*** GIVEN INFORMATION ***
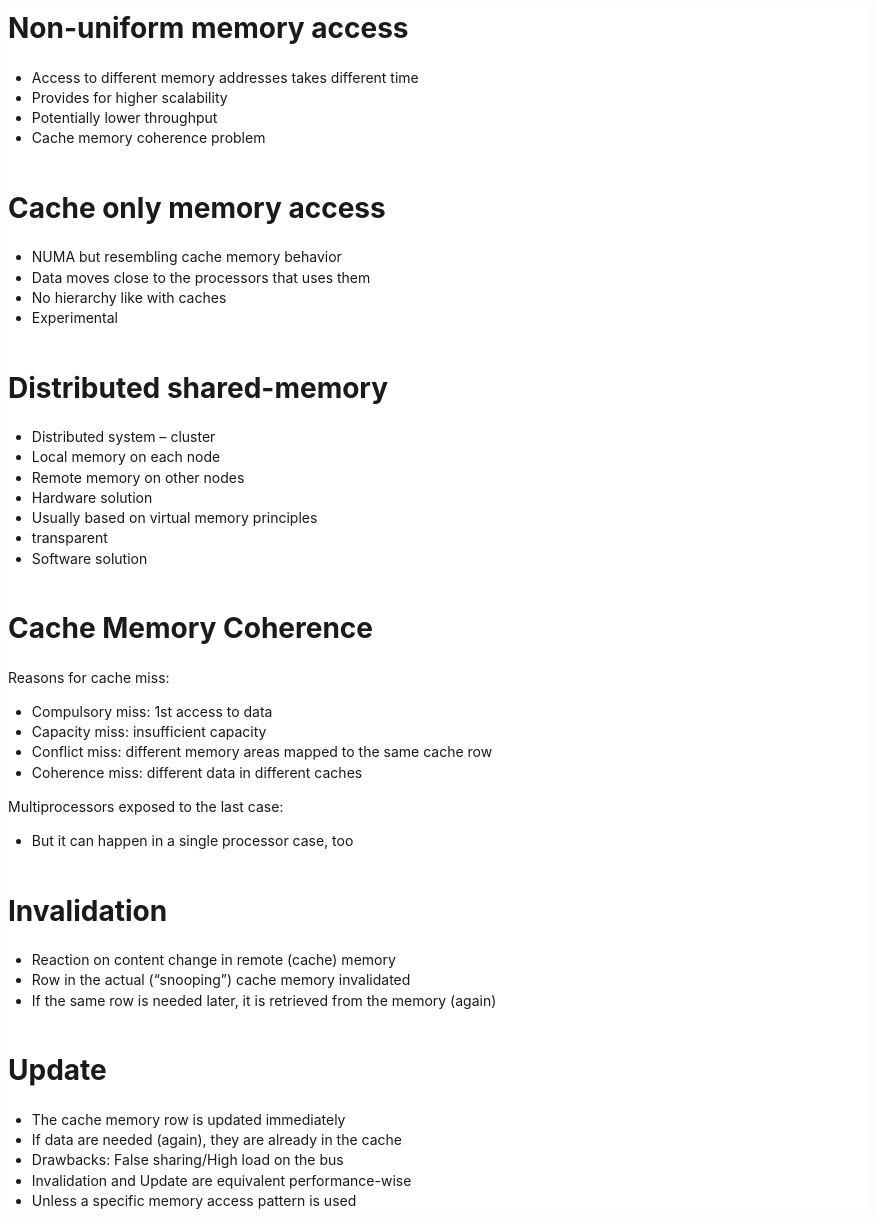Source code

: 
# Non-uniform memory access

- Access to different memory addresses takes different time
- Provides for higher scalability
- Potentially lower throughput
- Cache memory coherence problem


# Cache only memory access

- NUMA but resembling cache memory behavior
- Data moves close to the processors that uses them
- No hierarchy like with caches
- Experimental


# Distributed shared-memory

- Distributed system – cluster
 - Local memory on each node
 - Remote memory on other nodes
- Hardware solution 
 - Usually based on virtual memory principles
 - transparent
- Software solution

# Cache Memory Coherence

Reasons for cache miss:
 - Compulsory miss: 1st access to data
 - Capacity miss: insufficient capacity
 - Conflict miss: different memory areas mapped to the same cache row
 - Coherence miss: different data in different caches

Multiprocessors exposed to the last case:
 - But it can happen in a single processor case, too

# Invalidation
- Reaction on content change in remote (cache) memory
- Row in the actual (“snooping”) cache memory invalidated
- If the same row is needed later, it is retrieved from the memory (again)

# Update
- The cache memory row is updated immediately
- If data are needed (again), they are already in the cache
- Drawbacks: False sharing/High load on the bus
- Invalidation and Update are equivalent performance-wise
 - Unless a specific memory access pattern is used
*** End of GIVEN INFORMATION ***
Output each record exactly as it appears, but not the pictures.

§ TASK ANSWER:
Source code

: 
# Non-uniform memory access

- Access to different memory addresses takes different time
- Provides for higher scalability
- Potentially lower throughput
- Cache memory coherence problem


# Cache only memory access

- NUMA but resembling cache memory behavior
- Data moves close to the processors that uses them
- No hierarchy like with caches
- Experimental


# Distributed shared-memory

- Distributed system – cluster
 - Local memory on each node
 - Remote memory on other nodes
- Hardware solution 
 - Usually based on virtual memory principles
 - transparent
- Software solution

# Cache Memory Coherence

Reasons for cache miss:
 - Compulsory miss: 1st access to data
 - Capacity miss: insufficient capacity
 - Conflict miss: different memory areas mapped to the same cache row
 - Coherence miss: different data in different caches

Multiprocessors exposed to the last case:
 - But it can happen in a single processor case, too

# Invalidation
- Reaction on content change in remote (cache) memory
- Row in the actual (“snooping”) cache memory invalidated
- If the same row is needed later, it is retrieved from the memory (again)

# Update
- The cache memory row is updated immediately
- If data are needed (again), they are already in the cache
- Drawbacks: False sharing/High load on the bus
- Invalidation and Update are equivalent performance-wise
 - Unless a specific memory access pattern is used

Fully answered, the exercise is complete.